Howard County families who have loved ones with Autism (as well as other special needs, Alzheimer’s, mental health challenges, etc.) can breathe a little easier knowing that county 911 operators and first responders are already “in the know” when called to an emergency. The 911 Address Flagging Program gives residents the option to voluntarily “flag” their address in the system. This provides the 911 Call Center with first-hand knowledge that an individual with Autism resides at a given address and that he or she may be nonverbal, oversensitive to sirens, unaware of danger, prone to elope, or exhibit other note-worthy behaviors. This information is then forwarded to first responders prior to their arrival on the scene.
“This is just another common-sense step toward greater protection of and service to individuals in our community with special needs,” says Beth Benevides, former HCAS president. “No one ever wants to be in an emergency situation. But the reality is we sometimes are. Anything we can do to better prepare first responders for what they might encounter is worth our effort. In the end, this seemingly simple address notation has the potential to save lives.”
Police Lt. William Cheuvront, who has worked alongside HCAS overseeing the Rapid Return tracking system (formerly, Project Lifesaver), didn’t need convincing when he was asked to help. He contacted the Howard County Police Department Commander of Communications on behalf of HCAS and together he and the commander outlined what information would be required from families who wish to flag their addresses.

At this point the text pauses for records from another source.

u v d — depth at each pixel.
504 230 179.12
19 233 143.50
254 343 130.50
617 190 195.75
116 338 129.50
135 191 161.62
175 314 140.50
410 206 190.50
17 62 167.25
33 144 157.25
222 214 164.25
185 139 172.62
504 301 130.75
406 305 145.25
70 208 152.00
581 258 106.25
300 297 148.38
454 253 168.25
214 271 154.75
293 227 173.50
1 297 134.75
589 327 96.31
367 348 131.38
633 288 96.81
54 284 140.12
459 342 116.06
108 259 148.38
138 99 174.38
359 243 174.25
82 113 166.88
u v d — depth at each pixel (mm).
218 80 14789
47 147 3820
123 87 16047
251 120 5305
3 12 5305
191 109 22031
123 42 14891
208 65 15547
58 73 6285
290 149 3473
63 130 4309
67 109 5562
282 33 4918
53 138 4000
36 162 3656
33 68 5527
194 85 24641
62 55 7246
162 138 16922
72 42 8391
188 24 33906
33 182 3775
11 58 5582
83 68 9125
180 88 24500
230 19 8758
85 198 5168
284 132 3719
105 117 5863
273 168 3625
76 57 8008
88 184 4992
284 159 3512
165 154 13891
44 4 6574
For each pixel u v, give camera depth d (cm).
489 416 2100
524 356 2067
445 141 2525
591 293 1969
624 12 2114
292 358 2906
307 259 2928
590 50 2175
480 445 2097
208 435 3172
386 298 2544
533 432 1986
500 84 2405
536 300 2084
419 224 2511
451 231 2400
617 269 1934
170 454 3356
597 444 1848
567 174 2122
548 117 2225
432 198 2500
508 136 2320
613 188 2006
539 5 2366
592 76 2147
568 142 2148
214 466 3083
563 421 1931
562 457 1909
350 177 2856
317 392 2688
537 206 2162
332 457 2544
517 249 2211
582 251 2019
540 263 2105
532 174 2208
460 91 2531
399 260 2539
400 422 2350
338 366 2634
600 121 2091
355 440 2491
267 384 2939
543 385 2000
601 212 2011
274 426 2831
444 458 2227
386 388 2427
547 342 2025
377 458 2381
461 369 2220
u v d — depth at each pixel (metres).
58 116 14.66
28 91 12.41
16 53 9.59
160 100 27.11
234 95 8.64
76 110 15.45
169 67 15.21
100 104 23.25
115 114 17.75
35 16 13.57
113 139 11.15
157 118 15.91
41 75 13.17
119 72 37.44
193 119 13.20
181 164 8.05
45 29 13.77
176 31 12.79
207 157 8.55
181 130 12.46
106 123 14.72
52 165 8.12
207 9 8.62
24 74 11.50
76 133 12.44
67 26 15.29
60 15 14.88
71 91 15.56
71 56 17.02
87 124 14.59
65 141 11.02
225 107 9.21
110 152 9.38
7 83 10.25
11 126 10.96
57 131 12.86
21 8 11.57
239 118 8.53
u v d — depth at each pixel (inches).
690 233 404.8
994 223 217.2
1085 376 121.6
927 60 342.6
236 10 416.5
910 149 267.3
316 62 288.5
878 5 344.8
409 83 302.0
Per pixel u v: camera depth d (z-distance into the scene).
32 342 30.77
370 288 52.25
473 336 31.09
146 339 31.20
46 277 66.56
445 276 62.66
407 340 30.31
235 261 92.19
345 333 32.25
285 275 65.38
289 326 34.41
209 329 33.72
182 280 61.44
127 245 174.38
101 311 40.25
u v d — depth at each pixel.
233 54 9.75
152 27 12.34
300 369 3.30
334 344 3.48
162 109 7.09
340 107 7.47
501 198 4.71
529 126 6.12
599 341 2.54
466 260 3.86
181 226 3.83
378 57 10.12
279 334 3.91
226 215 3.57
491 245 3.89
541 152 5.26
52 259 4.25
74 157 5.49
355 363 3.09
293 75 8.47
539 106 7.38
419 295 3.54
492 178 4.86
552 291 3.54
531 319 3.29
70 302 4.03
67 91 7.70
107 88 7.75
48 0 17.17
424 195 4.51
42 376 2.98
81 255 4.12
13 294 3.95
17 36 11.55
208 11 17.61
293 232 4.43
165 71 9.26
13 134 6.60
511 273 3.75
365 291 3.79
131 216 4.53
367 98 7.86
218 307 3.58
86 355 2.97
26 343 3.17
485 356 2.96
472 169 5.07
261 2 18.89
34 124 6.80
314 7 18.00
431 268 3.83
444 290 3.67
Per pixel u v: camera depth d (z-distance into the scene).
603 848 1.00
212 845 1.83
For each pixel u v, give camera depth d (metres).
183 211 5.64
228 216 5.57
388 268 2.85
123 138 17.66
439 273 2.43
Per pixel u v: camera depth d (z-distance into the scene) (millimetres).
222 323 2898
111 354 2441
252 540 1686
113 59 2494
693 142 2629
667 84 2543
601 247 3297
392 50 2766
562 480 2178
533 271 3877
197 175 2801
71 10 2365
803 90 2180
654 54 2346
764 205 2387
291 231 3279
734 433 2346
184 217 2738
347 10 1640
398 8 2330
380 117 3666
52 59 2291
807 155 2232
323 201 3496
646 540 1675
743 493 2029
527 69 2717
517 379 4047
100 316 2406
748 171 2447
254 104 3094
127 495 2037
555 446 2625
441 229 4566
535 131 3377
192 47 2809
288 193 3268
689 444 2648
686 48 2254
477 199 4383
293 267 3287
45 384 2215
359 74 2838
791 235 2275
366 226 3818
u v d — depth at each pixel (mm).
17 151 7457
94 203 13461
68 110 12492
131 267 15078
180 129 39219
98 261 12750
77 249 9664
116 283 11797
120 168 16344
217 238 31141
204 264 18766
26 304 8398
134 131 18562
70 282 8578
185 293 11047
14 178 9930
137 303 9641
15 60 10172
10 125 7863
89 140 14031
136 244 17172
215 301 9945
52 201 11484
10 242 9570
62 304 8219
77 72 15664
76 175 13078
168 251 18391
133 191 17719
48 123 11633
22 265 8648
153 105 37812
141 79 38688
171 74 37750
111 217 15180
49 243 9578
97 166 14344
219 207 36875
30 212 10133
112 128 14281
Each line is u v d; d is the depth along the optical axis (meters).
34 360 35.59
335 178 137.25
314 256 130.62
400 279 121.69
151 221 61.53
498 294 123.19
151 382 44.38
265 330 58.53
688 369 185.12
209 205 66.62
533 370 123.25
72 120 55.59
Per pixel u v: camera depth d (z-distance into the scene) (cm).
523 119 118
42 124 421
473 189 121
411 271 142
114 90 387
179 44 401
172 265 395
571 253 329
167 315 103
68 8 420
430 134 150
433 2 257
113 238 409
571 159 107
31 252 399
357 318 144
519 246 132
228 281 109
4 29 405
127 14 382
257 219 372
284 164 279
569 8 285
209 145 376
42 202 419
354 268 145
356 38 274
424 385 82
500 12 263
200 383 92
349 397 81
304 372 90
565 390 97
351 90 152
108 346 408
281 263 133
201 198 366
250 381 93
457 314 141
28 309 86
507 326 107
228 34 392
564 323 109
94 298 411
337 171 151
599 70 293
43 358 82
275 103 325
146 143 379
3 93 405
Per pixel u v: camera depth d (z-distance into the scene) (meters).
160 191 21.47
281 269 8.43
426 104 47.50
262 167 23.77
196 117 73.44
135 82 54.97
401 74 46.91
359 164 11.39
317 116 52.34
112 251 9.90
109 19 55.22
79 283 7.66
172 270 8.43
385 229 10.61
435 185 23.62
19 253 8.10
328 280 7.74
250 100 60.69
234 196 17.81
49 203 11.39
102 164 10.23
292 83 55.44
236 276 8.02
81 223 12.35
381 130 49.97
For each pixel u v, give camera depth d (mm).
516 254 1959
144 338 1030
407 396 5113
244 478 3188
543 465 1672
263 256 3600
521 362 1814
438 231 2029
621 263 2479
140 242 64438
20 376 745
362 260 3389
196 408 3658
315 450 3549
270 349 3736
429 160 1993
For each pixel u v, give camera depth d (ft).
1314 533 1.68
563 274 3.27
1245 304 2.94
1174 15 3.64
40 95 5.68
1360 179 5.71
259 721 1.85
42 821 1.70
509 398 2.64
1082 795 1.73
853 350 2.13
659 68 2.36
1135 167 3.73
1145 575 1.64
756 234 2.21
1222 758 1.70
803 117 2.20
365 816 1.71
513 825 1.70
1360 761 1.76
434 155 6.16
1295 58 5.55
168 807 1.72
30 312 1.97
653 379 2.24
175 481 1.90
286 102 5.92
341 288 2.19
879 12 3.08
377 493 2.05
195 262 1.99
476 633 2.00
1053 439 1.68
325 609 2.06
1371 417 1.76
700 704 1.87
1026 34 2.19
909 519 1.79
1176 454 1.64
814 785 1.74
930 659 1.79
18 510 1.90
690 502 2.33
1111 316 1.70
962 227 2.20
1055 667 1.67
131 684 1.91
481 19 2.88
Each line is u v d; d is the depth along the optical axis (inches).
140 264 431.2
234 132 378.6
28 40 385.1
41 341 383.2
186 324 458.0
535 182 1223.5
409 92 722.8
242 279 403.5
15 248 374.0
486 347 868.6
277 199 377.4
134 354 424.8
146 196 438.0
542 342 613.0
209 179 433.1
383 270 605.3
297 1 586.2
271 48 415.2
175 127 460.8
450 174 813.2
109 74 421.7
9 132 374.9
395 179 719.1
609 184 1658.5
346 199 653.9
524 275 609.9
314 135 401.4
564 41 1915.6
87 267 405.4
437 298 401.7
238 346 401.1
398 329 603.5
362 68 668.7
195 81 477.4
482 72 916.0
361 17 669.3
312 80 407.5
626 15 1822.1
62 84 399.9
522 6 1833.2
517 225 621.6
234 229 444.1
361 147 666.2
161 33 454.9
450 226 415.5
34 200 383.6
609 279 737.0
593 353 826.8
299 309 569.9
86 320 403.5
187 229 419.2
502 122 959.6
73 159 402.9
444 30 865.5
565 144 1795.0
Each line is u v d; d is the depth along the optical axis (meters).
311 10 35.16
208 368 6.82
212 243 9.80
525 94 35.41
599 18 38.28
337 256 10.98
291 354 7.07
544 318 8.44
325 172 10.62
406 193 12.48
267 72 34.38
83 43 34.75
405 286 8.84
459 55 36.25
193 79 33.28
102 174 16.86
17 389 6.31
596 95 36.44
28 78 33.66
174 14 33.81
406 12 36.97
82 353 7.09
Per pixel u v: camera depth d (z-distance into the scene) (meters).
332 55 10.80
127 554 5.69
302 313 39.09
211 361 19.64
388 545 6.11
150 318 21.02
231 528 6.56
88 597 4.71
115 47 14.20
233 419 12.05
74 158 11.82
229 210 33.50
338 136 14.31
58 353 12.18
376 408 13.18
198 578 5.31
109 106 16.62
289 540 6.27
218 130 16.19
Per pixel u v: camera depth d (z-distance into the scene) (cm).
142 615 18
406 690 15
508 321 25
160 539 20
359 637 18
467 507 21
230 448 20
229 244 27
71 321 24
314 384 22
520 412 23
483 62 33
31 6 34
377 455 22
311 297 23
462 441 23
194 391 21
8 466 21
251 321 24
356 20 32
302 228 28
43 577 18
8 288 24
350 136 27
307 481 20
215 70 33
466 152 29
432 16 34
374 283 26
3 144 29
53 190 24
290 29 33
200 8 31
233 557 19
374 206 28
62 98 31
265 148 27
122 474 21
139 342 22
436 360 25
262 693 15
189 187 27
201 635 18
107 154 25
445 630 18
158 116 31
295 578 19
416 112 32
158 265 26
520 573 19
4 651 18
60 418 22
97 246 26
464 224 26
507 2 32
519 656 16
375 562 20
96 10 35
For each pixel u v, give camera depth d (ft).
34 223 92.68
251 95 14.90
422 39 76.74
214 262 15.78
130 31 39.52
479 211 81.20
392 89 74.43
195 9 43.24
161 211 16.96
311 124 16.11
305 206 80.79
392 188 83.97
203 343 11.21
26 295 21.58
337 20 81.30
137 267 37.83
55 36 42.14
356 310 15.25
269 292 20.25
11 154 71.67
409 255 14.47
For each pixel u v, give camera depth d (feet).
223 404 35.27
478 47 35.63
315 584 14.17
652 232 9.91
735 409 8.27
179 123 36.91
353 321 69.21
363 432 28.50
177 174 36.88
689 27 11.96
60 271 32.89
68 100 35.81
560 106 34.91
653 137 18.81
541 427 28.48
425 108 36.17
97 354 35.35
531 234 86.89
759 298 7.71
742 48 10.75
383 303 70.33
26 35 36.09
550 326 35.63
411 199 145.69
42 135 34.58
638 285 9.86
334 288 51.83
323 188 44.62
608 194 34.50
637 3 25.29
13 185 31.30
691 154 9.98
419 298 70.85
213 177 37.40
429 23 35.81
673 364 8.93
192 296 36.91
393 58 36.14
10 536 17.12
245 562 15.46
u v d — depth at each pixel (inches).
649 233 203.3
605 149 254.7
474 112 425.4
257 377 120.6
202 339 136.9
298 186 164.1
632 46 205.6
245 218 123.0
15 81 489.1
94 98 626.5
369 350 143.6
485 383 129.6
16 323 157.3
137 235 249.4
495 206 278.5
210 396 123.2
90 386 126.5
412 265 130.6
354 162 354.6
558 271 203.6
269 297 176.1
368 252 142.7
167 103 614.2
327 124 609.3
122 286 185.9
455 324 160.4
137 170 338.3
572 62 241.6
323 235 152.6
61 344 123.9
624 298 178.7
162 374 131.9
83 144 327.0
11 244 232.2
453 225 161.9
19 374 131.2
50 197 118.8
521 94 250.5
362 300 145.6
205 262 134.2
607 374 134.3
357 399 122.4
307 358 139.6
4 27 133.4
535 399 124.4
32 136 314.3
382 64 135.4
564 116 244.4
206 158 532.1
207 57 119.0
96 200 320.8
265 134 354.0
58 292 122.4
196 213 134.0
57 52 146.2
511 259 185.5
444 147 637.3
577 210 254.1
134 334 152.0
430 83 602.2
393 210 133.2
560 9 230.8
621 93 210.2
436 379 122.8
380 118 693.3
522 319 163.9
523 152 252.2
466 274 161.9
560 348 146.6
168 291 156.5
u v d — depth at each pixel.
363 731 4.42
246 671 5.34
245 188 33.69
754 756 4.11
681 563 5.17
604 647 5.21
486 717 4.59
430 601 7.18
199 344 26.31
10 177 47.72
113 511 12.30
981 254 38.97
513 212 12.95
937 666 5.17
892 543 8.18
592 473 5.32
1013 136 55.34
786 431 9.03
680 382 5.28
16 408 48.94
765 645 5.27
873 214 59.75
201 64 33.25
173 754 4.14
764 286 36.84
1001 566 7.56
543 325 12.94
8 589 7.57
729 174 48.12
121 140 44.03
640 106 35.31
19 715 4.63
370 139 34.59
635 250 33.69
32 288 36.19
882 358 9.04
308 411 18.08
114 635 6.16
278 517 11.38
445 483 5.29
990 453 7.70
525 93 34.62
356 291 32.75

Read more in these articles by Columbia Magazine (2021), The Baltimore Sun about how the program was created in 2012 and expansion of the program to serve others including those with dementia (2017)
Self-advocates, parents, or guardians of individuals with Autism
or other special needs may register online:
The request must include the following information:
- address to be flagged
- name of individual
- date of birth
- key facts for first responders
- an email address or phone number is also required – the Police Department will contact families annually to make sure the in-formation is still current
In the midst of an emergency call, information is dispersed quickly. Keep that in mind when writing your request. The idea is to include one or two helpful notations for first responders – examples: child is nonverbal; most likely to hide in bedroom when scared; avoid loud sirens if possible; unaware of danger, may elope and run into the street if feeling scared or threatened.